-------- DOCUMENT EXTRACT

In the conclusion to Tricksters and Estates I myself wrote:

The comedies of Shadwell--starting in 1681 with The Lancashire Witches and moving through The Squire of Alsatia and Bury-Fair ([April] 1689) to The Amorous Bigotte and The Scowrers (both of 1690 [Spring and December, respectively]) and finally to The Volunteers ([November] 1692])--most clearly mark this paradigm shift [from aristocratic Restoration to bourgeois Revolution comedy], peopled as they are with heroes and heroines and patriarchs and prodigal sons so essentially good-natured and benevolent as to create that new form of comedy called sentimental, in which the aristocratic yields to the bourgeois family romance, articulated most famously in Sir Richard Steele's The Conscious Lovers (1772). (3)

In "Shifting Tropes of Ideology in English Serious Drama, Late Stuart to Early Georgian," I had already analyzed in detail Lancashire Witches under the rubric of tragicomic romance, arguing that the moralizing comedy it represents anticipates the transformation of that old aristocratic genre into bourgeois sentimental comedy. (4)

----------------
-------- GIVEN ENTRIES

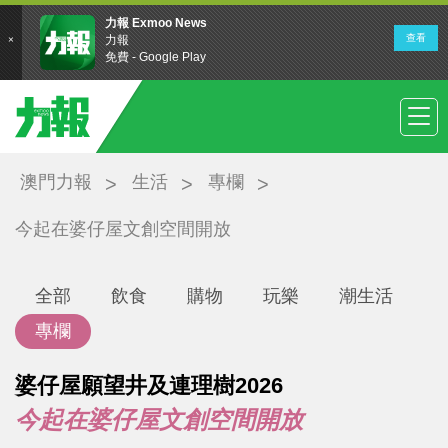
澳門力報
生活
專欄
今起在婆仔屋文創空間開放
全部
飲食
購物
玩樂
潮生活
專欄
婆仔屋願望井及連理樹2026
今起在婆仔屋文創空間開放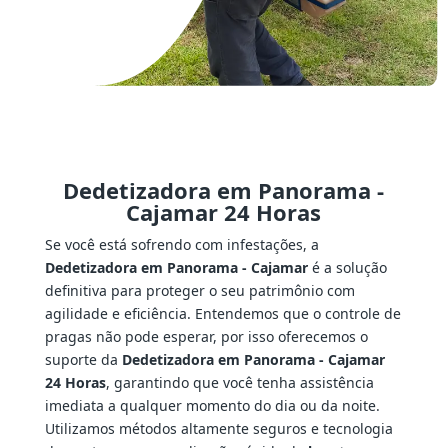
Dedetizadora em Panorama -
Cajamar 24 Horas
Se você está sofrendo com infestações, a
Dedetizadora em Panorama - Cajamar
é a solução
definitiva para proteger o seu patrimônio com
agilidade e eficiência. Entendemos que o controle de
pragas não pode esperar, por isso oferecemos o
suporte da
Dedetizadora em Panorama - Cajamar
24 Horas
, garantindo que você tenha assistência
imediata a qualquer momento do dia ou da noite.
Utilizamos métodos altamente seguros e tecnologia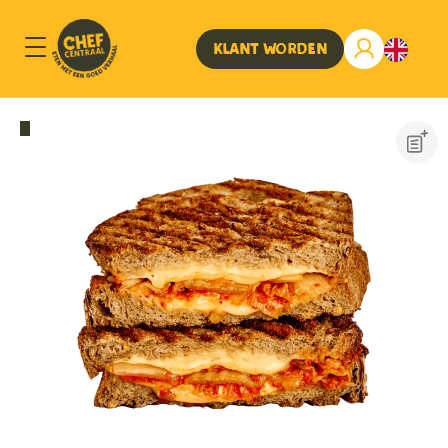
Klant worden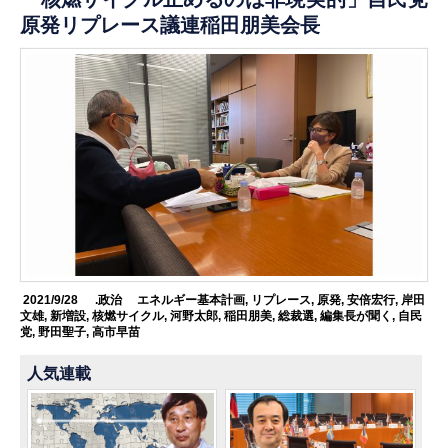
原発リプレース議連稲田朋美会長
2021/9/28
.政治
エネルギー基本計画
,
リプレース
,
原発
,
安倍宏行
,
岸田
文雄
,
新増設
,
核燃サイクル
,
河野太郎
,
稲田朋美
,
総裁選
,
編集長が聞く
,
自民
党
,
野田聖子
,
高市早苗
人気連載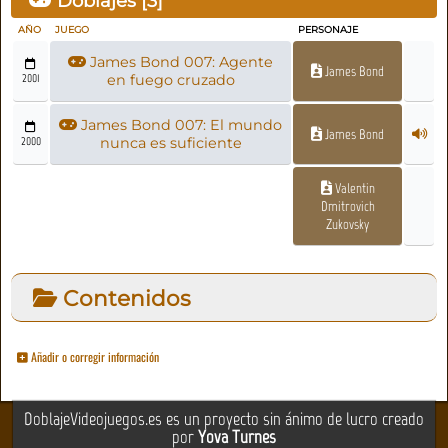
Doblajes [
3
]
AÑO
JUEGO
PERSONAJE
James Bond 007: Agente
James Bond
2001
en fuego cruzado
James Bond 007: El mundo
James Bond
2000
nunca es suficiente
Valentin
Dmitrovich
Zukovsky
Contenidos
Añadir o corregir información
DoblajeVideojuegos.es es un proyecto sin ánimo de lucro creado
por
Yova Turnes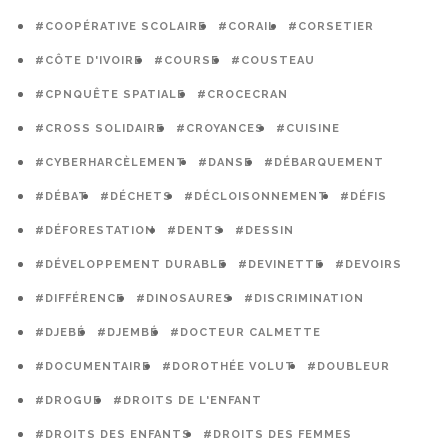
#COOPÉRATIVE SCOLAIRE
#CORAIL
#CORSETIER
#CÔTE D'IVOIRE
#COURSE
#COUSTEAU
#CPNQUÊTE SPATIALE
#CROCECRAN
#CROSS SOLIDAIRE
#CROYANCES
#CUISINE
#CYBERHARCÈLEMENT
#DANSE
#DÉBARQUEMENT
#DÉBAT
#DÉCHETS
#DÉCLOISONNEMENT
#DÉFIS
#DÉFORESTATION
#DENTS
#DESSIN
#DÉVELOPPEMENT DURABLE
#DEVINETTE
#DEVOIRS
#DIFFÉRENCE
#DINOSAURES
#DISCRIMINATION
#DJEBÉ
#DJEMBÉ
#DOCTEUR CALMETTE
#DOCUMENTAIRE
#DOROTHÉE VOLUT
#DOUBLEUR
#DROGUE
#DROITS DE L'ENFANT
#DROITS DES ENFANTS
#DROITS DES FEMMES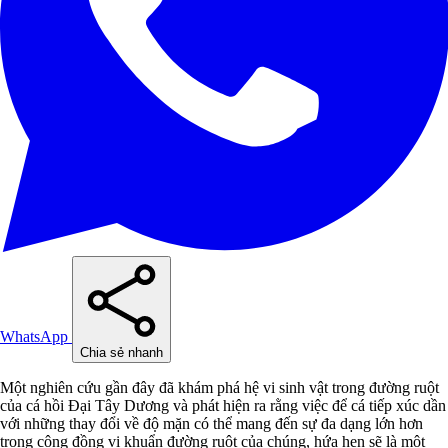
WhatsApp
Chia sẻ nhanh
Một nghiên cứu gần đây đã khám phá hệ vi sinh vật trong đường ruột
của cá hồi Đại Tây Dương và phát hiện ra rằng việc để cá tiếp xúc dần
với những thay đổi về độ mặn có thể mang đến sự đa dạng lớn hơn
trong cộng đồng vi khuẩn đường ruột của chúng, hứa hẹn sẽ là một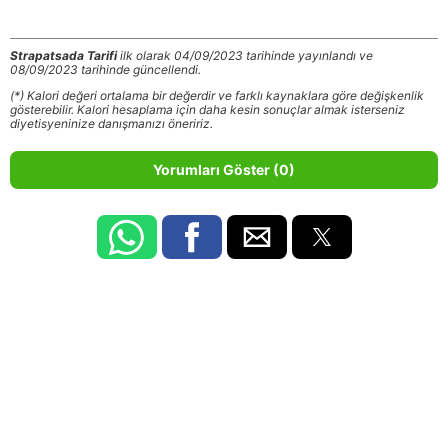
Strapatsada Tarifi
ilk olarak 04/09/2023 tarihinde yayınlandı ve
08/09/2023 tarihinde güncellendi.
(*) Kalori değeri ortalama bir değerdir ve farklı kaynaklara göre değişkenlik
gösterebilir. Kalori hesaplama için daha kesin sonuçlar almak isterseniz
diyetisyeninize danışmanızı öneririz.
Yorumları Göster (0)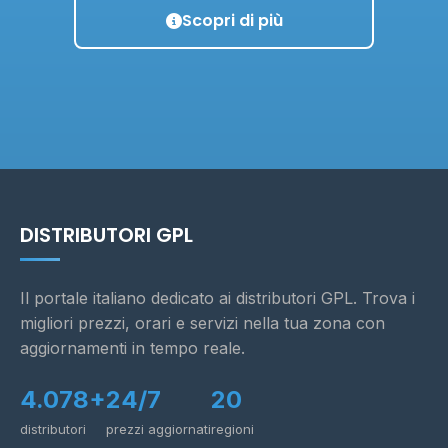
Scopri di più
DISTRIBUTORI GPL
Il portale italiano dedicato ai distributori GPL. Trova i
migliori prezzi, orari e servizi nella tua zona con
aggiornamenti in tempo reale.
4.078+
24/7
20
distributori
prezzi aggiornati
regioni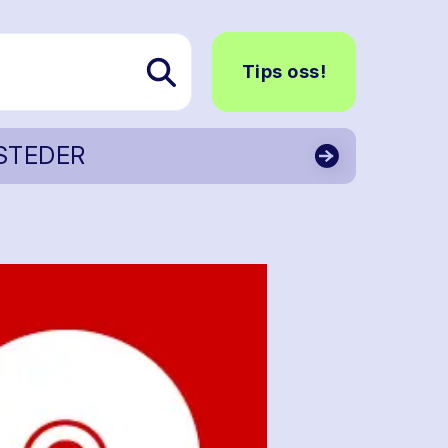
Tips oss!
STEDER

----------------

YOUR TASKS:
A – According to the passage on Shadwell's comedies, which play started his comedies and in what year?
B – Copy the stretch of the passage on Shadwell's comedies from "The comedies of" through "Lovers (1772). (3)".
C – Render this sentence from the passage on Shadwell's comedies in Spanish: "In "Shifting Tropes of Ideology in English Serious Drama, Late Stuart to Early Georgian," I had already analyzed in detail Lancashire Witches under the rubric of tragicomic romance, arguing that the moralizing comedy it represents anticipates the transformation of that old aristocratic genre into bourgeois sentimental comedy."
These records were taken from a separate source.

ANSWERS:
A – The Lancashire Witches, in 1681.

B –
The comedies of Shadwell--starting in 1681 with The Lancashire Witches and moving through The Squire of Alsatia and Bury-Fair ([April] 1689) to The Amorous Bigotte and The Scowrers (both of 1690 [Spring and December, respectively]) and finally to The Volunteers ([November] 1692])--most clearly mark this paradigm shift [from aristocratic Restoration to bourgeois Revolution comedy], peopled as they are with heroes and heroines and patriarchs and prodigal sons so essentially good-natured and benevolent as to create that new form of comedy called sentimental, in which the aristocratic yields to the bourgeois family romance, articulated most famously in Sir Richard Steele's The Conscious Lovers (1772). (3)

C – En "Shifting Tropes of Ideology in English Serious Drama, Late Stuart to Early Georgian", ya había analizado en detalle Lancashire Witches bajo la rúbrica del romance tragicómico, sosteniendo que la comedia moralizante que representa anticipa la transformación de aquel antiguo género aristocrático en la comedia sentimental burguesa.